Boris, who could drink more than most people, and who till the end remained the most sober of the party, was drunk in a more spiritual way. The deepest and truest thing in the nature of the young man was his great love for the stage and all its ways. His mother, as a maiden, had had the same grand passion, and had fought a mighty combat with her parents in Russia to go onto the stage, and lost it. Her son had no need to fight anybody. He was not dogmatic enough to believe that you must have boards and footlights to be within the theater; he carried the stage with him in his heart. As a very young boy he had played many ladies’ rôles in amateur theatricals, and the famous old stage manager Paccazina had burst into tears on seeing him as Antigone, so much did he remind him of Mars. To him the theater was real life. As long as he could not act, he was puzzled by the world and uncertain what to do with it; but as an actor he was his true self, and as soon as he could see a situation in the light of the theater, he would feel at home in it. He did not shirk tragedy, and would perform with good grace in a pastoral, if it were asked of him.

There was something in this way of thinking that he had which exasperated his mother, in spite of her old sympathies for the art, for she suspected him of having in his heart very little preference for the rôle of a promising and popular young officer. He was, she thought, prepared to give it up at any moment should a rôle that would appeal more strongly to him present itself, be it that of an outcast or martyr, or, possibly, the tragic part of a youth ascending the scaffold. She had sometimes wanted to cry to him, contrarily to the Old Cordelier: Oh, my child, you fear too little unpopularity, exile and death! Still she could not herself help admiring him in his favorite rôles, nor, even, at times taking up a rôle herself in an ensemble with him, and these performances of theirs might embrace a very wide scale.

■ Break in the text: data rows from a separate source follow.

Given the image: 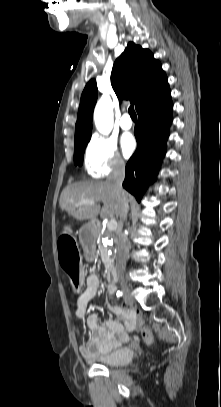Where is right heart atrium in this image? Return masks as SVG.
Segmentation results:
<instances>
[{
    "instance_id": "1",
    "label": "right heart atrium",
    "mask_w": 221,
    "mask_h": 407,
    "mask_svg": "<svg viewBox=\"0 0 221 407\" xmlns=\"http://www.w3.org/2000/svg\"><path fill=\"white\" fill-rule=\"evenodd\" d=\"M84 162L87 172L95 178L104 177L125 166L115 141L101 135H94L88 142Z\"/></svg>"
}]
</instances>
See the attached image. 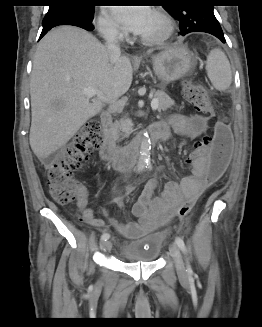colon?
<instances>
[{"label":"colon","mask_w":262,"mask_h":327,"mask_svg":"<svg viewBox=\"0 0 262 327\" xmlns=\"http://www.w3.org/2000/svg\"><path fill=\"white\" fill-rule=\"evenodd\" d=\"M185 99L198 112L211 117L213 109L206 89L199 83L185 81ZM103 141L102 126L97 120L88 121L54 161L48 171L47 186L51 197L58 203L77 199L81 188L74 179V173L87 159L88 154L100 148ZM232 148V134L229 127L216 123L211 133L195 143L191 153L203 156L207 161V180L214 183L225 173ZM194 201H185L176 211L178 217H185L191 211Z\"/></svg>","instance_id":"obj_1"}]
</instances>
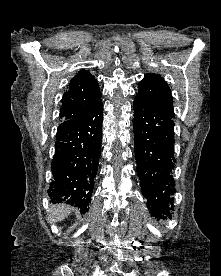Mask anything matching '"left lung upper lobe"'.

Tonight Paccazina would have delighted in him; he had never played better. Out of gratitude to his godmother, he had resolved to do his best. He had laid his mask with great care in front of his mirror, and had exchanged his uniform for that black color which he considered more appropriate to his part. In itself he always preferred the rôle of the unhappy, to that of the successful, lover. The wine helped him on, as did the faces of his fellow-players, including old Johann, who wore on his closed countenance a discreet shine of happiness. But he was himself in his own heart carried away by the situation, by the action of the play and by his own talents. He was on the boards, the curtain was up, every moment was precious, and he needed no souffleur.

As he looked at Athena on his left hand, he was pleased with his jeune première of the night. Now that they were upon the stage together he read her like a book.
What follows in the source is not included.